Metro column: Sun setting on face-to-face time
How many of the 2010 mayoral candidates have you met so far?
You’re in the majority if you said none.
Rest assured, candidates are trying their best to fix that. At least, a few are.
With the summer festival season ending this weekend, the biggest opportunity for candidates to meet you is officially ending, too.
Kent Hehr (with his balloons for the kids) and Naheed Nenshi (with his bright purple signs and t-shirts) were likely the busiest during the season, attending all the major festivals. Wayne Stewart’s volunteers were out in full force handing out brochures, while Bob Hawkesworth was out at some festivals doing the same.
Barb Higgins, Paul Hughes and Ric McIver weren’t big into having a booth and instead chose to fly under the radar by walking the street talking to people they bumped into. (McIver did have a booth at Kensington’s Sun and Salsa, but packed up and left early.)
Craig Burrows chose a different tactic with his “100 communities in 100 days” RV. Many know him only from seeing that big blue and yellow camper.
But those heady days of summer are behind us. Candidates have had their moment in the sun — literally. If they haven’t got a full head of steam by now, it will be a struggle to win the race.

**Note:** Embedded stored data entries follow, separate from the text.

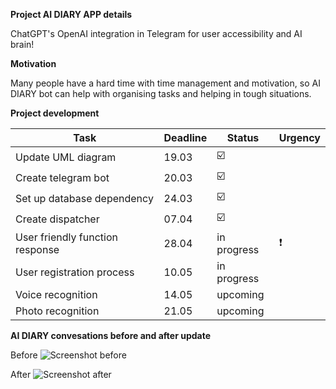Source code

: **Project AI DIARY APP details**

ChatGPT's OpenAI integration in Telegram for user accessibility and AI brain!

**Motivation**

Many people have a hard time with time management and motivation, so AI DIARY bot can help with organising tasks
and helping in tough situations.

**Project development**

| **Task**                        | **Deadline** | **Status**              | Urgency       |
|---------------------------------|--------------|-------------------------|---------------|
| Update UML diagram              | 19.03        | :ballot_box_with_check: |               |
| Create telegram bot             | 20.03        | :ballot_box_with_check: |               |
| Set up database dependency      | 24.03        | :ballot_box_with_check: |               |
| Create dispatcher               | 07.04        | :ballot_box_with_check: |               |
| User friendly function response | 28.04        | in progress             | :exclamation: |
| User registration process       | 10.05        | in progress             |               |
| Voice recognition               | 14.05        | upcoming                |               |
| Photo recognition               | 21.05        | upcoming                |               |

**AI DIARY convesations before and after update**

Before
![Screenshot before](![before](https://github.com/anastasijaIZV/demo/assets/148444839/7abbddf3-4d87-4c51-bab0-fa24442c53fd))

After
![Screenshot after](![after](https://github.com/anastasijaIZV/demo/assets/148444839/6b9fbc14-c1fa-4624-8e6b-c385863165b5))

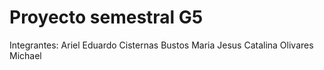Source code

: # Proyecto semestral G5
Integrantes:
Ariel Eduardo Cisternas Bustos
Maria Jesus Catalina Olivares Michael
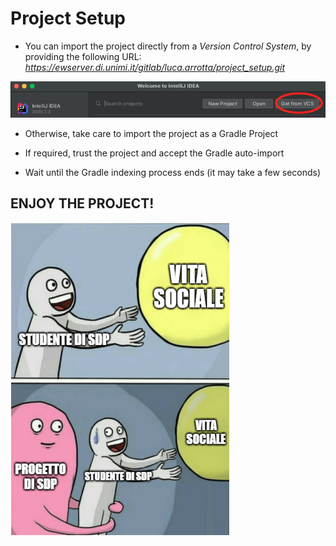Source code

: # Project Setup

* You can import the project directly from a *Version Control System*, by providing the following URL: 
*https://ewserver.di.unimi.it/gitlab/luca.arrotta/project_setup.git*

<img src = './assets/img_1.png'>

* Otherwise, take care to import the project as a Gradle Project

* If required, trust the project and accept the Gradle auto-import

* Wait until the Gradle indexing process ends (it may take a few seconds)



## ENJOY THE PROJECT!

<img src = './assets/meme.PNG' width="350" height="500">


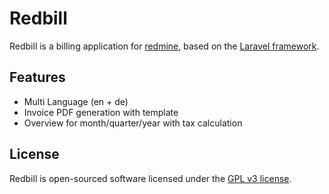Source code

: # Redbill

Redbill is a billing application for [redmine](https://www.redmine.org/), based on the [Laravel framework](http://laravel.com/).

## Features

- Multi Language (en + de)
- Invoice PDF generation with template
- Overview for month/quarter/year with tax calculation

## License

Redbill is open-sourced software licensed under the [GPL v3 license](https://www.gnu.org/licenses/gpl-3.0-standalone.html).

They’ll still try to get your attention by attending events, mostly forums and debates. But this format doesn’t provide much time for one-on-one interaction.
They’ll spend money on impersonal computerized phone calls. They’ll spend time slowly going door-to-door in your neighbourhood or having volunteers make equally time-consuming personal calls. They’ll figure out that Twitter and Facebook really are good places to have conversations with Calgarians.
But most of all, they’ll realize the best opportunities to meet us face to face are gone. And they’ll have to wrestle with whether they have proven they know how to listen to Calgarians when it’s most convenient.